_Deine Aufgaben:_
1. Gib bitte den Auszug über die Waffelfabrik von "Erfolgsfaktoren" bis einschließlich "(bisher Ölheizung) einsparen." wieder und tausche dabei "Gemeinde" gegen "Kommune" aus.
2. Wie viel können Hauseigentümer, die bisher mit Öl geheizt haben, laut dem Auszug über die Waffelfabrik jährlich einsparen?
3. Setze den Auszug über die Waffelfabrik im Anschluss an seinen letzten Satz fort.
───── Vorliegender Auszug
Für die Produktion der Waffelfabrik waren die erforderlichen Installationen im Betrieb eine besondere Herausforderung. Die Arbeiten konnten jeweils nur am Wochenende beim Stillstand der Backstraßen erfolgen, zudem mussten zum Schichtbeginn am Montag der komplette Bereich gesondert gereinigt werden. Die Abnahme der Abwärme muss anlagentechnisch automatisiert ablaufen. Dabei darf es nicht zu ungleichmäßigen Luftzirkulationen kommen, um das Produkt „Waffel“ nicht zu gefährden. Dies erfordert zudem eine sehr genaue Steuerungstechnik.

Erfolgsfaktoren

Das Zusammenspiel der Bevölkerung mit der Geschäftsführerfamilie Meyer zu Venne, mit Politik und Verwaltung der Gemeinde Ostercappeln war von großem Vertrauen geprägt.

Durch den günstigen Bezug der Abwärme können die Hauseigentümer/innen jährlich zwischen 500 Euro (bisher Gasheizung) und 1.000 Euro (bisher Ölheizung) einsparen.

Die ausführlichen und intensiven Bürgerinformationen, die Bildung einer „Nachbarschaftsgruppe“, die öffentlichen Vorführungen der Produktionsabläufe in der Waffelfabrik waren die Grundlage für die erfolgreiche Umsetzung.
──────────
───── Bereitgestelltes Material
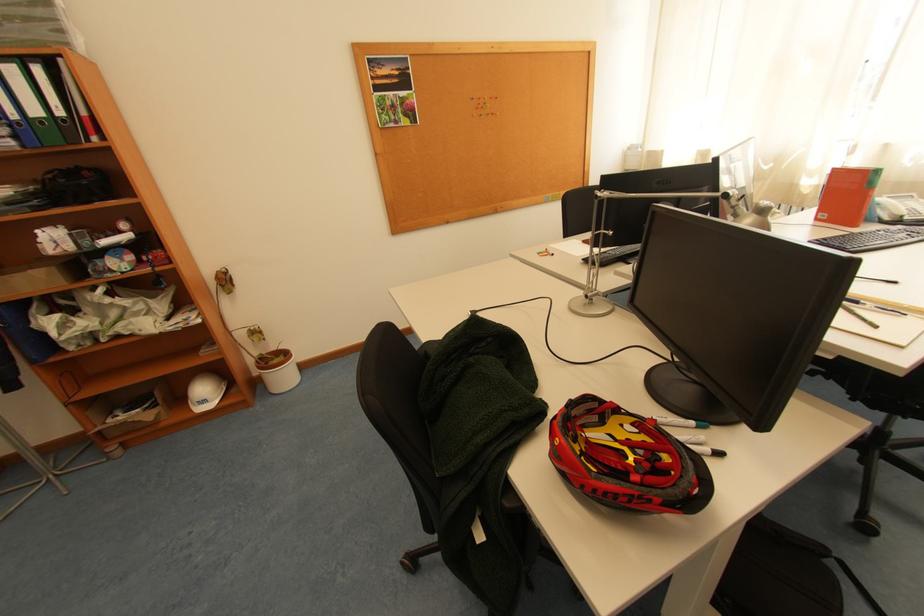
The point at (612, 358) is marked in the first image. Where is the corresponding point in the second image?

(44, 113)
──────────
_Ergebnisse der Übung:_
1.
Erfolgsfaktoren

Das Zusammenspiel der Bevölkerung mit der Geschäftsführerfamilie Meyer zu Venne, mit Politik und Verwaltung der Kommune Ostercappeln war von großem Vertrauen geprägt.

Durch den günstigen Bezug der Abwärme können die Hauseigentümer/innen jährlich zwischen 500 Euro (bisher Gasheizung) und 1.000 Euro (bisher Ölheizung) einsparen.

2. 1.000 Euro im Jahr.

3.
Technische Details

Nahwärmenetz mit etwa 10 km Länge (Stand Mai 2016) in der Ortschaft Venne (3.100 Einwohner, rund 350 Gebäude) in der Gemeinde Ostercappeln (9.800 Einwohner). Die Gesamtinvestition betrug rund vier Mio. Euro.

Bei 154 angeschlossenen Gebäuden wurden alte Öl- und Gasheizungsanlagen abgebaut. So werden mehr als 1.100 t CO² sowie 400.000 l Heizöl jährlich eingespart.

Abnahme von knapp sieben Mio. kWh Wärme von Europas größter Eishörnchenfabrik Meyer zu Venne. Dazu wurden 20 Wärmetauscher von 20 kW bis 120kW auf 17 Backstraßen installiert.

Heizhaus mit Pufferspeicher mit 1.000 m³ Wasser (5.611 MWh/a), zudem zwei Spitzenlastkessel (990 MWh/a) zur Überbrückung von längeren Produktionspausen (z. B. zweiwöchiger Winterurlaub)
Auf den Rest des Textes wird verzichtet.